With respect to traditional rulemaking, the CFPB has several priorities. We are heavily focused on implementing longstanding Congressional directives, many of which have gone ignored. These include rulemakings related to consumer access to their financial records, increasing transparency in the small business lending marketplace, and implementing regulations for quality control standards for automated valuation models under Sections 1033, 1071, and 1473(q) of the Dodd-Frank Act. We are also working on prescribing certain regulations relating to Property Assessed Clean Energy financing under Section 307 of the Economic Growth, Regulatory Relief, and Consumer Protection Act.

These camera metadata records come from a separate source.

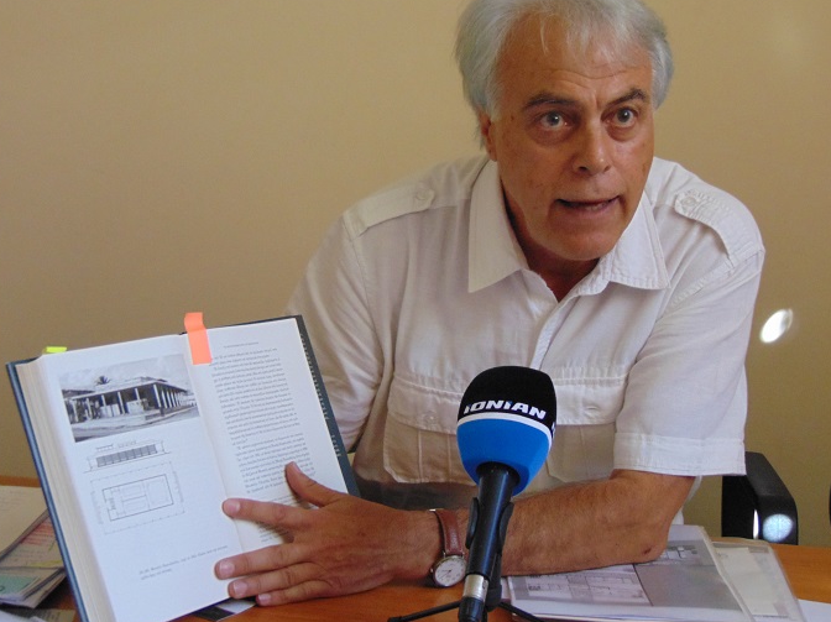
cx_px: 406
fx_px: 1607
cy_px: 289
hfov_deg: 29.0
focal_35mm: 67
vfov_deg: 21.9
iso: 320
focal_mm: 10.8
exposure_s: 1/30
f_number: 3.6
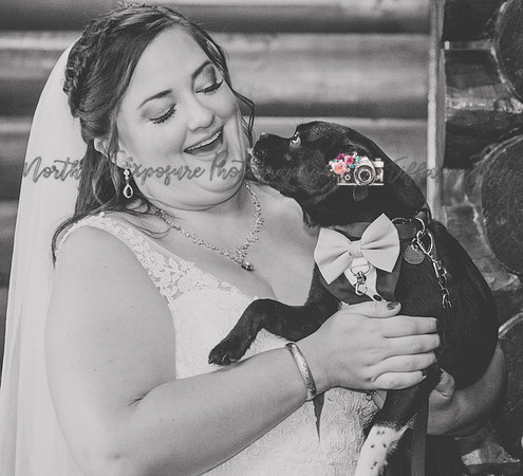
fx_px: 2912
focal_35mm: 178
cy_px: 238
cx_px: 234
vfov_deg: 9.3
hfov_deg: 10.3
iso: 3600
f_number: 4.8
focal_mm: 98
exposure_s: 1/60
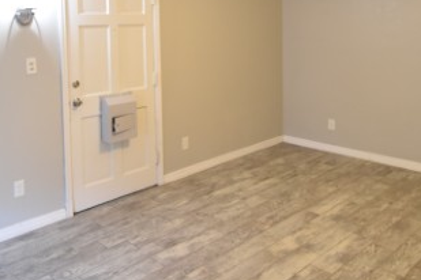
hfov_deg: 54.2
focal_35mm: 35
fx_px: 409
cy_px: 48
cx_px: 174
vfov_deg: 36.3
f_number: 3.5
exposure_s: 1/20
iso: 800
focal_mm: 10
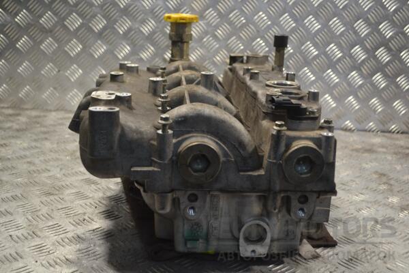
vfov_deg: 28.1
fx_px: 545
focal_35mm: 48
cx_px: 204
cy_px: 136
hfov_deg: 41.1
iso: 400
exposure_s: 1/60
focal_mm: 32
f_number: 4.8
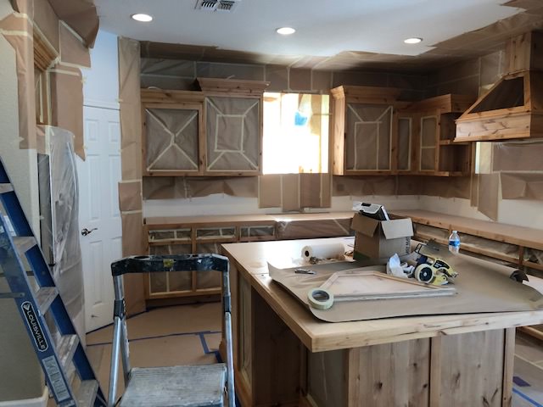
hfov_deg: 63.4
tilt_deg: -5.6
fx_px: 439
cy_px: 204
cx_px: 272
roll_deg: +1.0
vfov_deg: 49.7
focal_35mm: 28
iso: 40
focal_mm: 3.99
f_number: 1.8
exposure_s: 1/30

In addition, the CFPB is reviewing other authorities authorized by Congress that have gone unused. For example, we are assessing whether to utilize Congressional authority to register certain nonbank financial companies to identify potential scammers and others that repeatedly violate the law.

We are also reviewing a host of rules that the agency inherited from other agencies, including the Federal Reserve Board of Governors and the Federal Trade Commission, as well as other rulemakings the CFPB pursued in its first decade of existence. Many of these rules have now been tested in the marketplace for many years and are in need of a fresh look. These reviews include:

  • Rules originally developed by the Federal Reserve Board of Governors under the Credit CARD Act of 2009, including the enforcement immunity and inflation provisions when imposing penalties on customers.
  • Rules originally developed by the Federal Trade Commission to implement the Fair Credit Reporting Act in an effort to identify potential enhancements and changes in business practices.
  • The CFPB’s Qualified Mortgage Rules to explore ways to spur streamlined modification and refinancing in the mortgage market, as well as assessing aspects of the “seasoning” provisions.

We have also increased transparency and public input through our rulemaking petition process. As of February of this year, the public can submit rulemaking petitions to petitions@cfpb.gov, which will be posted on regulations.gov . This will give the public an opportunity to voice their views by filing comments on any petitions that are submitted.

Lastly, with respect to guidance, the CFPB will increase its interpretation of existing law to the marketplace. The CFPB’s Advisory Opinion program, launched in 2020, is a way to quickly provide interpretive rules to industry so that they can better understand the rules of the road. We are accepting requests for future advisory opinions as well as feedback on any existing advisory opinions through our dedicated email address: advisoryopinion@cfpb.gov.

The CFPB also plans to promote consistency among enforcers through Consumer Financial Protection Circulars. This new form of guidance document is specifically directed to the broad set of government agencies responsible for enforcing federal consumer financial law, including other federal regulators and state and tribal attorneys general and regulators across the country. These circulars seek to provide greater clarity to financial institutions by encouraging consistent enforcement among government agencies of laws passed by Congress. Similar to the Advisory Opinion program, we are seeking input on potential circular topics from regulators, enforcers, and the public at: cfpbcirculars@cfpb.gov.

The CFPB will continue its efforts to clearly communicate the agency’s expectations in simple and straight-forward terms in the months ahead and we welcome the public’s input.